> **EXCERPTED RECORDS**:
::::::
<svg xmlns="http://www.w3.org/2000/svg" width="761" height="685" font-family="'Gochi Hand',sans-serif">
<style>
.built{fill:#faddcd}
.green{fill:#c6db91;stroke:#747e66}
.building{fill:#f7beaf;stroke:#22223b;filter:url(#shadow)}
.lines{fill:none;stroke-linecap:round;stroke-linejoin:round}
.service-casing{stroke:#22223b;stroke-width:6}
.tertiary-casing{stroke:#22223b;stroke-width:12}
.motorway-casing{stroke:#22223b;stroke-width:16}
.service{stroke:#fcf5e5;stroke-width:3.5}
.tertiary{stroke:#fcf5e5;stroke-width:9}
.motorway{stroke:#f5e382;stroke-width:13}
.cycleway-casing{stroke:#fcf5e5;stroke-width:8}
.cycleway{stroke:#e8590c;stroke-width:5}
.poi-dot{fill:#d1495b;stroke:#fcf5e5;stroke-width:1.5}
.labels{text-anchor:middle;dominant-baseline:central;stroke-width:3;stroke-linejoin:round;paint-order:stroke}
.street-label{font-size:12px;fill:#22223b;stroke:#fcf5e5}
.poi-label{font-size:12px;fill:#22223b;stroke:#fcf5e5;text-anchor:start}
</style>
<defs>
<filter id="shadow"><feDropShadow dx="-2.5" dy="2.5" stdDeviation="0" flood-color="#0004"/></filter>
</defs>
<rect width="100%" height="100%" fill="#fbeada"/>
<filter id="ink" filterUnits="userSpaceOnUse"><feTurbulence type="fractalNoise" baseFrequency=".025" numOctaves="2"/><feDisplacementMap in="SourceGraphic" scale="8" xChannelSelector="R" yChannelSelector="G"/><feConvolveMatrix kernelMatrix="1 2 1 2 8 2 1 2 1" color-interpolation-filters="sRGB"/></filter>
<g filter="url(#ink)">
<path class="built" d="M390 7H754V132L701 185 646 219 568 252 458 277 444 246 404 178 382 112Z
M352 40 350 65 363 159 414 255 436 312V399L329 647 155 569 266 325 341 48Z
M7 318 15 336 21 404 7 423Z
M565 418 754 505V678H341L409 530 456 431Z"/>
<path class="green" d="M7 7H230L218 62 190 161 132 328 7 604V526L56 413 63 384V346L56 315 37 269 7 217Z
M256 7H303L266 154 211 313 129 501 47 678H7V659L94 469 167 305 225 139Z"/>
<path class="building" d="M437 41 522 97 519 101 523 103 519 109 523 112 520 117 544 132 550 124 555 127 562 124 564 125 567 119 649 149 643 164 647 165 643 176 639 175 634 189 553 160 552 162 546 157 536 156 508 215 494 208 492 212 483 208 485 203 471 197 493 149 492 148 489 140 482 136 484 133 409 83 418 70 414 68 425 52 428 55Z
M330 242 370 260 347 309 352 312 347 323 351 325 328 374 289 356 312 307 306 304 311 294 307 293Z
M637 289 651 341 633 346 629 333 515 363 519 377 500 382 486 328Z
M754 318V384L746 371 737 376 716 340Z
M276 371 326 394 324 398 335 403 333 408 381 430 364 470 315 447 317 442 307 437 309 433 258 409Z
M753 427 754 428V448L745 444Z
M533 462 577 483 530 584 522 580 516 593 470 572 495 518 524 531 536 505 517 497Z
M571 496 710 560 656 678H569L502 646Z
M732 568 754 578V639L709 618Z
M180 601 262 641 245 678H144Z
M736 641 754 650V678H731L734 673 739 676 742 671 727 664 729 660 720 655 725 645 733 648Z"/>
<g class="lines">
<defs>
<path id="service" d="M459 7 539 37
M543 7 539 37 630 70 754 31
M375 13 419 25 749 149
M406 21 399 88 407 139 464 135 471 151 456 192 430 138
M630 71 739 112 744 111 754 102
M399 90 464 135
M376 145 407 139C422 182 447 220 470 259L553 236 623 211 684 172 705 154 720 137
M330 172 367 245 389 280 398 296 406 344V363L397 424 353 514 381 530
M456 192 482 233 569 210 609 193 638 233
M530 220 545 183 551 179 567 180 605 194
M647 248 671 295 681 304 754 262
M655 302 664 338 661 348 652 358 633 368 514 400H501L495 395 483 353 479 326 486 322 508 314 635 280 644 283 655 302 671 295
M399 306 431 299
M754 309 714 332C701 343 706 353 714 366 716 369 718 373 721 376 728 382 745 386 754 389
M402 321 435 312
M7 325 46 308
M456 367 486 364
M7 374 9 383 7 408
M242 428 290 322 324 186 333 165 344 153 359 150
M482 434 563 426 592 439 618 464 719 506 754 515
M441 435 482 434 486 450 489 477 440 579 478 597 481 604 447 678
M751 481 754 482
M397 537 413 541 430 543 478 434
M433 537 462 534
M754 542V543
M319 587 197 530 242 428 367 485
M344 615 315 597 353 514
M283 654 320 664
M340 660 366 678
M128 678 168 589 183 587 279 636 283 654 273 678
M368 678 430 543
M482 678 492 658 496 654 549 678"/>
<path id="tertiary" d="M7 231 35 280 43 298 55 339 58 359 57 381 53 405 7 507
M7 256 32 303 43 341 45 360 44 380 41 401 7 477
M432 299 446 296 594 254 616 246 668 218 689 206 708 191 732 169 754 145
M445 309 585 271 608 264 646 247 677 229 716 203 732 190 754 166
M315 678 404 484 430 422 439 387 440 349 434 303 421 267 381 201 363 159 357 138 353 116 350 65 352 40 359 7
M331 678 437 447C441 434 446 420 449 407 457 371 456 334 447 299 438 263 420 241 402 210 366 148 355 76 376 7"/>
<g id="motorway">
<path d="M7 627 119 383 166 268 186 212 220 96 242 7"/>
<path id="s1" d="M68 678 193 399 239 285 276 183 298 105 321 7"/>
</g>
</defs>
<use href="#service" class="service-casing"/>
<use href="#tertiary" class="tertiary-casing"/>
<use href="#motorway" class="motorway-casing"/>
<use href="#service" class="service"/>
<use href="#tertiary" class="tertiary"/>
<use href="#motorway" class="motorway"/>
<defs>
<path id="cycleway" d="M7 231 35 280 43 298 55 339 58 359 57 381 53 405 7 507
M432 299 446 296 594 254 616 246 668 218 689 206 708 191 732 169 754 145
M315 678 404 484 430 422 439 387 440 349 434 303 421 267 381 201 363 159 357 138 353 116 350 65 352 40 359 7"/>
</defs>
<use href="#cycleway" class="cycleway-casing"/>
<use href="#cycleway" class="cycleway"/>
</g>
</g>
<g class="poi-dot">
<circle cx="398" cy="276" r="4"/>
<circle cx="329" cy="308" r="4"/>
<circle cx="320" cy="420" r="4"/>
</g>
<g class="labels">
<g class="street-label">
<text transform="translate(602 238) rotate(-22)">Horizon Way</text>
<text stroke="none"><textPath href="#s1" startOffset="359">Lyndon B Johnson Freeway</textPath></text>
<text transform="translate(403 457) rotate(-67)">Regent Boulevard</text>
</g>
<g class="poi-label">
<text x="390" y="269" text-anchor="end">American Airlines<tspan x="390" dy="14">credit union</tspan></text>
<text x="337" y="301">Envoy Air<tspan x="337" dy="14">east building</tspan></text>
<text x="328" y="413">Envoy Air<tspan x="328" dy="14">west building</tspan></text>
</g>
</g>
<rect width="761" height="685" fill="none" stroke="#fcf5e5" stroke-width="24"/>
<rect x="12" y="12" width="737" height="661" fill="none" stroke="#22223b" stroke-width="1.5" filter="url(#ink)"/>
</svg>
::::::
Count the lines in the records above that contain the word "translate", and report only that number.

> **ANSWER BELOW**: 2